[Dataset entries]
________________________

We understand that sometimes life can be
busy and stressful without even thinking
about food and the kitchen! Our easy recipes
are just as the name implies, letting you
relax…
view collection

________________________

Please reproduce every record shown above, exactly as written.

> **Written answer**
We understand that sometimes life can be
busy and stressful without even thinking
about food and the kitchen! Our easy recipes
are just as the name implies, letting you
relax…
view collection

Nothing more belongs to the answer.